For multimodal physiological streams such as ECG, PPG, respiration, or PSG channels, a useful abstraction is to encode each modality separately and fuse them in a shared latent space:

$$z_m = f_m(x_m), \qquad z_{\mathrm{fused}} = g(z_1, z_2, \dots, z_M).$$

The fusion operator \(g\) may be concatenation, cross-attention, or a mixture-of-experts mechanism. The scientific challenge is ensuring the shared embedding preserves physiological meaning rather than only dataset-specific shortcuts.

What recent work suggests

Recent foundation-model work on PPG and multimodal sleep data suggests that scale helps, but only when the training setup respects signal morphology, temporal structure, and cross-cohort variability.
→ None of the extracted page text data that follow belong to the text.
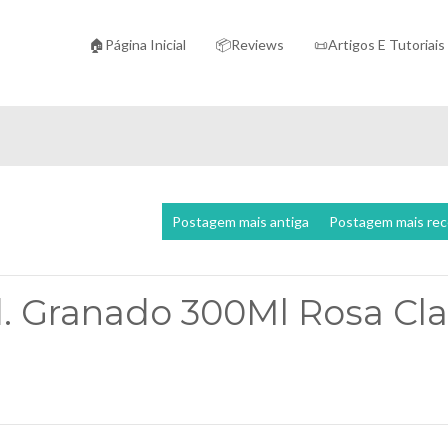
🏠Página Inicial
📦Reviews
📜Artigos E Tutoriais
Postagem mais antiga
Postagem mais re
d. Granado 300Ml Rosa Cla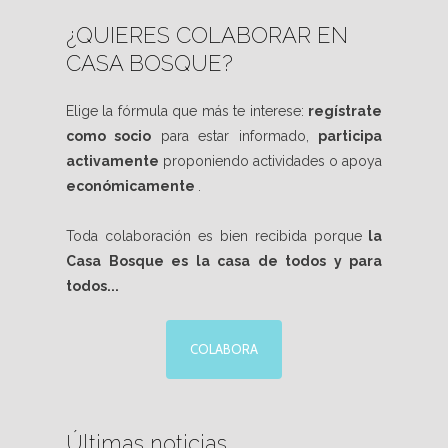
¿QUIERES COLABORAR EN
CASA BOSQUE?
Elige la fórmula que más te interese:
regístrate
como socio
para estar informado,
participa
activamente
proponiendo actividades o apoya
económicamente
.
Toda colaboración es bien recibida porque
la
Casa Bosque es la casa de todos y para
todos...
COLABORA
Últimas noticias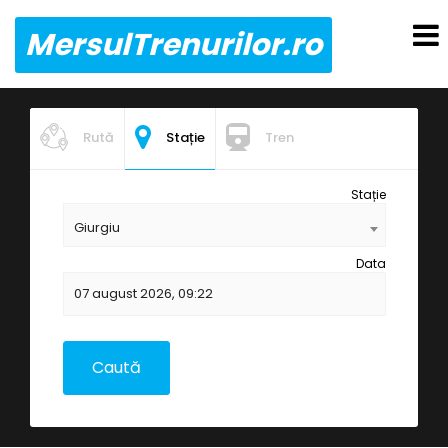
MersulTrenurilor.ro
Rută
Stație
Tren
Stație
Giurgiu
Data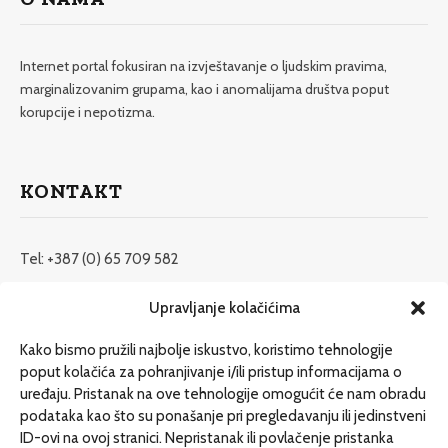
Internet portal fokusiran na izvještavanje o ljudskim pravima,
marginalizovanim grupama, kao i anomalijama društva poput
korupcije i nepotizma.
KONTAKT
Tel: +387 (0) 65 709 582
redakcija@etrafika.net
Upravljanje kolačićima
www.etrafika.net
Kako bismo pružili najbolje iskustvo, koristimo tehnologije
poput kolačića za pohranjivanje i/ili pristup informacijama o
uređaju. Pristanak na ove tehnologije omogućit će nam obradu
Dosije
podataka kao što su ponašanje pri pregledavanju ili jedinstveni
Drugi pišu
ID-ovi na ovoj stranici. Nepristanak ili povlačenje pristanka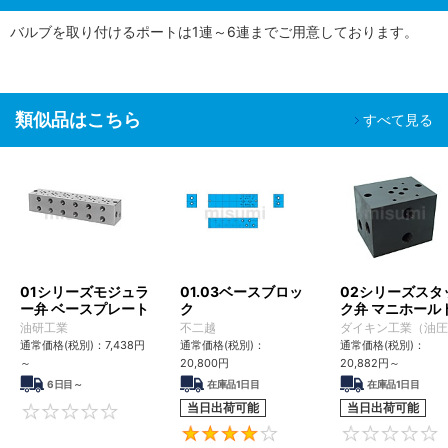
バルブを取り付けるポートは1連～6連までご用意しております。
類似品はこちら
すべて見る
01シリーズモジュラ
01.03ベースブロッ
02シリーズスタ
ー弁 ベースプレート
ク
ク弁 マニホール
ロック
油研工業
不二越
ダイキン工業（油圧
通常価格(税別)：
7,438
円
通常価格(税別)：
通常価格(税別)：
～
20,800
円
20,882
円
～
6日目～
在庫品1日目
在庫品1日目
当日出荷可能
当日出荷可能
0
4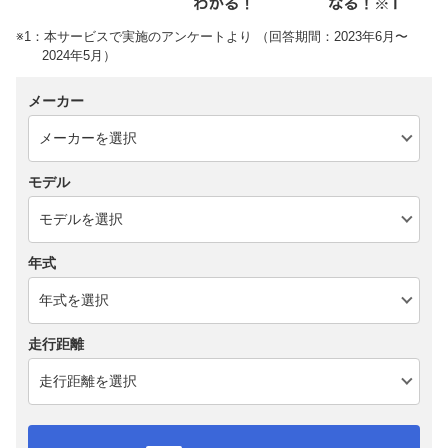
※1：本サービスで実施のアンケートより （回答期間：2023年6月〜
2024年5月）
メーカー
モデル
年式
走行距離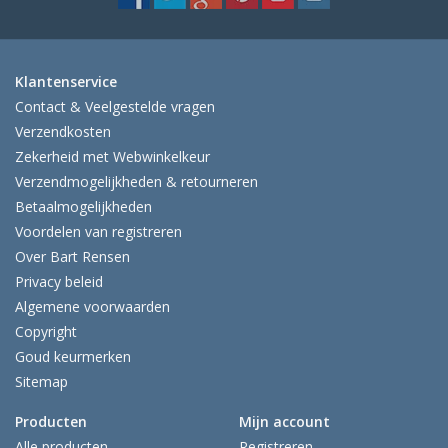
Klantenservice
Contact & Veelgestelde vragen
Verzendkosten
Zekerheid met Webwinkelkeur
Verzendmogelijkheden & retourneren
Betaalmogelijkheden
Voordelen van registreren
Over Bart Rensen
Privacy beleid
Algemene voorwaarden
Copyright
Goud keurmerken
Sitemap
Producten
Mijn account
Alle producten
Registreren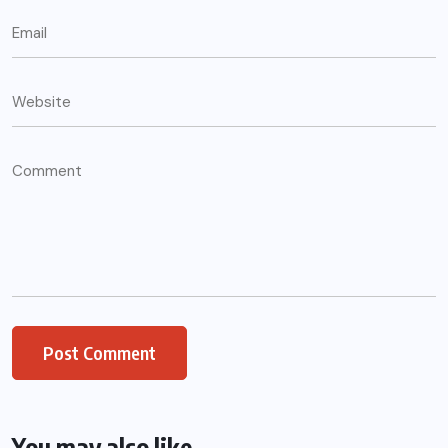
You may also like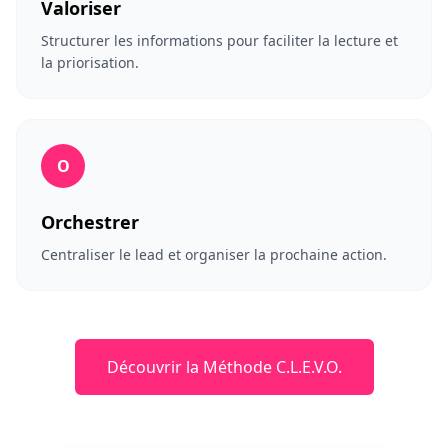
Valoriser
Structurer les informations pour faciliter la lecture et
la priorisation.
O
Orchestrer
Centraliser le lead et organiser la prochaine action.
Découvrir la Méthode C.L.E.V.O.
In practice, model value depends on transfer across datasets and devices, not on one benchmark win.

Minimal fusion sketch

z_ecg = ecg_encoder(ecg)
z_ppg = ppg_encoder(ppg)
z_resp = resp_encoder(resp)
z = fusion_block(torch.stack([z_ecg, z_ppg, z_resp], dim=1))
prediction = head(z.mean(dim=1))

The long-term interest of this area is clear: multimodal biosignal models could support disease risk prediction, monitoring, and adaptation across wearable and clinical settings. But scientific caution matters here because robustness, fairness, and calibration remain open issues.